Aunque los primeros pasos de la reprogramación celular los dio John Gurdon a finales de los años cincuenta, el término de célula madre ya fue propuesto por el histólogo ruso Alexander Maksimov (1874-1928) en un congreso de la Sociedad de Hematología alemana en Berlín, cuando postuló la existencia de células madre hematopoyéticas. La explosión llegó sin embargo con la clonación de Dolly en 1996, con el aislamiento en 1998 de las primeras células madre embrionarias por James Thomson y su equipo de la Universidad de Wisconsin-Madison, y con el hallazgo por Shinya Yamanaka en 2006 de las células madre pluripotentes inducidas (iPS), que este año ha compartido Nobel con Gurdon.
En la última década no ha habido ningún otro campo en la investigación médica que haya deparado tanto interés, por sus expectativas terapéuticas y regeneradoras y por las controversias desatadas. "Estamos ante la perspectiva prometeica de la eterna regeneración", decía con tremendismo impropio un editorial del New England que comentaba las posibilidades de las células embrionarias. El debate que ha suscitado en la última década el empleo de células embrionarias para la investigación, con la consiguiente destrucción de embriones, quedó truncado de repente por el descubrimiento de Yamanaka, "un raro ejemplo de hallazgo científico que resuelve más problemas éticos de los que crea", según comentó Tom Douglas, del Centro de Práctica Ética de la Universidad de Oxford. Y Julian Savulescu, director de dicho centro y gran defensor de las embrionarias como fuente de eterna juventud, reconocía con honradez que Yamanaka "se ha tomado en serio las preocupaciones éticas sobre la investigación con embriones y ha modificado la trayectoria de este ámbito en un camino aceptable para todos. Merece no sólo el Nobel de Medicina sino también el Nobel de Ética", en caso de que hubiera.
Aunque todos coinciden en sus inmensas posibilidades, las iPS de Yamanaka aún no están curando nada; sí lo están haciendo las células madre adultas, en especial las muy conocidas hematopoyéticas, con las que hay medio millar de ensayos clínicos en el mundo.
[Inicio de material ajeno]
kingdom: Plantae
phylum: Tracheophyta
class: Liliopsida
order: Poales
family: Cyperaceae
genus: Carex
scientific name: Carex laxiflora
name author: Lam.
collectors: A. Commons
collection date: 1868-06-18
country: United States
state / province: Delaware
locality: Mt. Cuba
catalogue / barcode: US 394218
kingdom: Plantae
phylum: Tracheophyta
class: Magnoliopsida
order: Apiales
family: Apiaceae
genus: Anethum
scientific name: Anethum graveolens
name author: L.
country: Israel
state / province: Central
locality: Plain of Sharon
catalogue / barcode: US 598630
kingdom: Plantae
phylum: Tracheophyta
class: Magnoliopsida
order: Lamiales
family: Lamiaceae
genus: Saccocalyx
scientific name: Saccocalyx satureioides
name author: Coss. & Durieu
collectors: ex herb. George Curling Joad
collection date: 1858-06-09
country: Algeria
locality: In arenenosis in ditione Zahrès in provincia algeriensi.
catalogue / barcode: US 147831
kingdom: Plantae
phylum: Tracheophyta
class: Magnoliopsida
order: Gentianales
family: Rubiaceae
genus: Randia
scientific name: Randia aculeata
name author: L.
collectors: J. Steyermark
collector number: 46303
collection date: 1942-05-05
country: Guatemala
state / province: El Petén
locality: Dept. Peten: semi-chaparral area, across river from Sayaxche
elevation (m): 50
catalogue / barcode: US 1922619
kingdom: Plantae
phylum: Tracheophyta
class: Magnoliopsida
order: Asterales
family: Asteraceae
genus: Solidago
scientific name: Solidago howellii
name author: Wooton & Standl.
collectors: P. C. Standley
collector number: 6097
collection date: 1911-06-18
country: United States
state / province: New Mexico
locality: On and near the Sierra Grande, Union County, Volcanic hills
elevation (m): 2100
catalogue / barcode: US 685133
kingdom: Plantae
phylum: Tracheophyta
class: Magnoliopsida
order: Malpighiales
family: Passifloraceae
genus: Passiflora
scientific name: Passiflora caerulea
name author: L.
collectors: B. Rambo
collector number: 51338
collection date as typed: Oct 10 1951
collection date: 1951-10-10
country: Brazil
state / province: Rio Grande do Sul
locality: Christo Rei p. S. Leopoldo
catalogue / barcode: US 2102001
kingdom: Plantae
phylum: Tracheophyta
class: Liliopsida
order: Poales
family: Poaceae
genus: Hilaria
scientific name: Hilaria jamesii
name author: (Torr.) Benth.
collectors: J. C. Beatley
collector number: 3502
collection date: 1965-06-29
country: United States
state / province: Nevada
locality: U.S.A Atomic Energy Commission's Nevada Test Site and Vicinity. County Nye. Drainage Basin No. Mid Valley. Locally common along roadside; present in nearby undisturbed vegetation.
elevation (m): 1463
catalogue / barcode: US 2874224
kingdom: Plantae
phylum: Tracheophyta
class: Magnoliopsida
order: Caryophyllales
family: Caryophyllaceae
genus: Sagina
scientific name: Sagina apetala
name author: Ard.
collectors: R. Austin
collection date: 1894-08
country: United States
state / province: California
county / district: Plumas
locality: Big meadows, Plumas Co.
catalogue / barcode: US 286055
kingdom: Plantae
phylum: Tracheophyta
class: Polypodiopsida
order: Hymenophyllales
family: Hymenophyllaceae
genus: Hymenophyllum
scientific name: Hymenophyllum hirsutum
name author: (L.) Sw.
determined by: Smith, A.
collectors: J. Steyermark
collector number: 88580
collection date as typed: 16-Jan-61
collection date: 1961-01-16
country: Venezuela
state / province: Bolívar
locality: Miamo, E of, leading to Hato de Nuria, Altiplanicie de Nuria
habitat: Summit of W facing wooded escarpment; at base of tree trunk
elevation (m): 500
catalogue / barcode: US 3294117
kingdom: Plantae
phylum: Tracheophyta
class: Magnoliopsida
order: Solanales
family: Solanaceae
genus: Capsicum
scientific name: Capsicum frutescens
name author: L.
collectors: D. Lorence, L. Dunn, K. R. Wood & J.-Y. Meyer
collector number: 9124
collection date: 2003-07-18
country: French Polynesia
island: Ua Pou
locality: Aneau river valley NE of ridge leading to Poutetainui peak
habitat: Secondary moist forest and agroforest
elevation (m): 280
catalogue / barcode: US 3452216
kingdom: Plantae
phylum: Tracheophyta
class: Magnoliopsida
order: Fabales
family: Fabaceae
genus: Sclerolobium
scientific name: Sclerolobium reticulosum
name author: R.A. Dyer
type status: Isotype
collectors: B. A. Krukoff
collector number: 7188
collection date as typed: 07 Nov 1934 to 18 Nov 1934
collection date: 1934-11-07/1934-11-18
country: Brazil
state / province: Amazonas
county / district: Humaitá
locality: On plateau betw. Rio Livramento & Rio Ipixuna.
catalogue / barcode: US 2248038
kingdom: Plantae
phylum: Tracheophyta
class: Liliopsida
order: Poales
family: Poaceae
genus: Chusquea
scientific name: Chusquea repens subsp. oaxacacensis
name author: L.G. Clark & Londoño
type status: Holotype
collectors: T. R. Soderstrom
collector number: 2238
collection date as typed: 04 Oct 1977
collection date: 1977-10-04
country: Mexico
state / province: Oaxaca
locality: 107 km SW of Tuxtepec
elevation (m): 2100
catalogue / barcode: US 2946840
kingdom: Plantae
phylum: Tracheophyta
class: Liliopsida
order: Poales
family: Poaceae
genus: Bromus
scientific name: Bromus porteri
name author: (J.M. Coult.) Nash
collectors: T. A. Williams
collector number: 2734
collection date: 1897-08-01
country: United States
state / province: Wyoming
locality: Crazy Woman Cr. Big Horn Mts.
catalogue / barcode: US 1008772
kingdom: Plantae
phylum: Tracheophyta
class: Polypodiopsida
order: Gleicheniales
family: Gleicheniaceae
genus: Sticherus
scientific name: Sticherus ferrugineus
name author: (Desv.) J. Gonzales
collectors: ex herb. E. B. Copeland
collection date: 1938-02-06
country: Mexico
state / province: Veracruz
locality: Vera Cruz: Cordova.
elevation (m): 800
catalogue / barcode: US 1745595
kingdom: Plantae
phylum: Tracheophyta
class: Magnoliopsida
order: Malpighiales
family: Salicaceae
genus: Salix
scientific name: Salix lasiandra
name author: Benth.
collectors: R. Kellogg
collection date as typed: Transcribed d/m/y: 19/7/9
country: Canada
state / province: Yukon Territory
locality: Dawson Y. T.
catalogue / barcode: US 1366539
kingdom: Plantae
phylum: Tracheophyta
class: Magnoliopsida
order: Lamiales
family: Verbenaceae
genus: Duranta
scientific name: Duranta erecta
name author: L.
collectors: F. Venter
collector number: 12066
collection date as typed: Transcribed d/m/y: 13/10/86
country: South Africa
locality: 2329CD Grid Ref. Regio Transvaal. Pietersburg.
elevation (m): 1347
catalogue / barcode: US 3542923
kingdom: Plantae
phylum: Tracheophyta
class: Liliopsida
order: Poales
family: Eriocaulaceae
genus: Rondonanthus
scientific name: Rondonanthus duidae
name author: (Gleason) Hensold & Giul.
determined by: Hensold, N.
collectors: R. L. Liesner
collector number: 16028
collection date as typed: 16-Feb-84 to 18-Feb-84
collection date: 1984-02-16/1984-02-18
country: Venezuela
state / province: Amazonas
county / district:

Pero las iPS, al derivarse del propio paciente, se perfilan como un excelente modelo personalizado para estudiar enfermedades, mutaciones, predisposiciones o resistencias. Es decir, son un fantástico tubo de ensayo individualizado que ayudará a identificar dianas farmacológicas, revelar efectos secundarios, recapitular trastornos humanos para los que no hay modelos animales, como algunas formas de distrofia muscular, descubrir diferencias fisiológicas entre razas o la distinta eficacia y toxicidad de fármacos en grupos concretos de pacientes o no respondedores. Es decir, una auténtica mina de profundidad ilimitada, a la que sin embargo habrá que acceder despacio y con prudencia para evitar abusos y entusiasmos desmedidos que, como ocurrió con la terapia génica, defrauden las esperanzas de pacientes y desacrediten los esfuerzos de los científicos.